» **What you will do**
A. According to the account of HIV counseling work in Malawi, which high-risk groups is Médecins Sans Frontières targeting?
B. Pick up the account of HIV counseling work in Malawi after its last sentence and write the next part.

» **Selected extract**
June Woodford is a child and family therapist from Dunedin New Zealand. She shares her recent experiences and insights from her work with Médecins Sans Frontières (Doctors Without Borders) in the HIV programme in Malawi. Here, HIV rates are among the 10 highest in the world, with more than one in 10 people estimated to be infected.
As a child and family therapist from Aotearoa, New Zealand it is not unusual for me to find myself sitting with a group of monosyllabic, nonchalant looking teenagers. Although the behaviour of young people remains universally constant, it is the context that is completely different today. I am ‘downtown’ in the market area in Nsanje, southern Malawi with Médecins Sans Frontières working as a counsellor on an innovative HIV project. On this hot, humid day I am meeting with a group of sex workers in an uninhabited building with bare walls and floor, it is furnished only with a few plastic garden chairs and a lot of dust.
The prevalence of HIV/AIDS in Malawi is currently 10.3 per cent. But in Nsanje, a rural area, it is estimated to be as high as 16-20 per cent compared to 5.4 per cent in Australia. The combined factors of poor education, unknown HIV status and unsafe sexual practice have contributed to the current rates. Given the high prevalence of HIV and the correlating low rates of safe sexual practice, Médecins Sans Frontières is targeting high risk groups such as mixed-status couples – where one partner is infected by HIV and the other is not – adolescents and sex workers.

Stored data
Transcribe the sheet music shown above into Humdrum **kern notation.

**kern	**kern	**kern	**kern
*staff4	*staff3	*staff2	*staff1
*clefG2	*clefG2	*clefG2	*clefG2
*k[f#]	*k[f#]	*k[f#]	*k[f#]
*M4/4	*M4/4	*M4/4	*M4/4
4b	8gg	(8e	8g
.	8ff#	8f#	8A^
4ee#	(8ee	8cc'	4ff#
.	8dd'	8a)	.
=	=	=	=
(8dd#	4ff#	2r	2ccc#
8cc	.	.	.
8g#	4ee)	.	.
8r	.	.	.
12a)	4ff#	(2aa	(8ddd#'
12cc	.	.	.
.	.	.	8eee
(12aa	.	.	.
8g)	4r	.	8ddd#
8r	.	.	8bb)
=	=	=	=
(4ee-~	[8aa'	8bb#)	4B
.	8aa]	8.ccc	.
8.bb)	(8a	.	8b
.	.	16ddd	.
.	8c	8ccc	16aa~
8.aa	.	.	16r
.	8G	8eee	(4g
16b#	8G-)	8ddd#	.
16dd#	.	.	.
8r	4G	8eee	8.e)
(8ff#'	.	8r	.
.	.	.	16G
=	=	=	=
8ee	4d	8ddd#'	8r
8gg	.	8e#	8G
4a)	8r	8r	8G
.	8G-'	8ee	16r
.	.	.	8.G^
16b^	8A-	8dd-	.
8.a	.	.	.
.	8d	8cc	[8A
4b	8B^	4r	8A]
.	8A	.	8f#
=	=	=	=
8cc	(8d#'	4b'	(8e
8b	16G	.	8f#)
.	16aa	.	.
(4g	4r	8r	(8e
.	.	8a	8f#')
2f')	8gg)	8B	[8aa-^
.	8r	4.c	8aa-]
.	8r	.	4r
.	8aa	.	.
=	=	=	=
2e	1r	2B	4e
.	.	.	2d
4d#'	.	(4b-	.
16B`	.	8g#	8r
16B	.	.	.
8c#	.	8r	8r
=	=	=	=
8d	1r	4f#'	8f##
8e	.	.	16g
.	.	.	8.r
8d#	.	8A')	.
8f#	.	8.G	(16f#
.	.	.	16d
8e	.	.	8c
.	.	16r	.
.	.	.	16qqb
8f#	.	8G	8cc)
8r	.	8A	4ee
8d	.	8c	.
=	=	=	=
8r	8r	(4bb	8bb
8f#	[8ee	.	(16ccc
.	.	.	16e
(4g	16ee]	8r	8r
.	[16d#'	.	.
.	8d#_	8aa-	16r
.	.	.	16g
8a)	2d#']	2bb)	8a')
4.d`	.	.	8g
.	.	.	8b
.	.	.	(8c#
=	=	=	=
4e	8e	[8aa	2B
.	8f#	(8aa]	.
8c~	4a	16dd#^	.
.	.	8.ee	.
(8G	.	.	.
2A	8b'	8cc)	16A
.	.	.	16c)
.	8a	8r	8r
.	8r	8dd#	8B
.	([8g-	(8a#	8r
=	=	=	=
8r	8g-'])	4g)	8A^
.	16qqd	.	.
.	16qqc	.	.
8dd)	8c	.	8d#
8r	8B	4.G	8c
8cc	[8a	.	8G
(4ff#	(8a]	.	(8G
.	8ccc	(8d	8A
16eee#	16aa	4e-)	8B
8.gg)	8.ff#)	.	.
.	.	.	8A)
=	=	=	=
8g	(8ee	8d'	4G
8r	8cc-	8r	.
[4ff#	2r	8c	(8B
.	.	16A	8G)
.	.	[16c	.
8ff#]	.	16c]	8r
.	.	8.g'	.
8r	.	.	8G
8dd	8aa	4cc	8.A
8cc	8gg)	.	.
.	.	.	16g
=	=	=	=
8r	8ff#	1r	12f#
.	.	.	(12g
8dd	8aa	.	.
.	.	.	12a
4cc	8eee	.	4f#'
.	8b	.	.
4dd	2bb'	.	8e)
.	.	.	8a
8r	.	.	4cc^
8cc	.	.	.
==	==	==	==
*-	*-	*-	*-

» **Solved tasks**
A. Mixed-status couples, adolescents, and sex workers.

B.
This targeted approach, in which Community Outreach Clinics are linked to monthly clinics at the health centre specific for sex workers, are run by nurses and counsellors who are trained to be sex worker-friendly. The clinics provide condoms and “Treatment as Prevention,” meaning they treat all HIV positive sex workers regardless of the stage of their disease to decrease their infectiousness and thus prevent new infections.
It is in the course of this work that I am meeting with the adolescent sex workers. Though focused on the primary goal of treatment as prevention, I can’t help but view this meeting through my ‘therapist eyes’. One of the group members calls herself ‘Emily’ and states she is 19. She looks much younger and is dressed in a tiered but tattered halter neck dress which ironically fades from white to ‘shades of grey’ as the fabric descends across her thighs. ‘Emily’ is unlikely to be her family name but European names have become popular as a result of the influx of media (including pornography) burgeoning across Malawi. Emily’s skimpy dress reveals multiple, tell-tale scars that point to of a history of neglect or abuse or perhaps both.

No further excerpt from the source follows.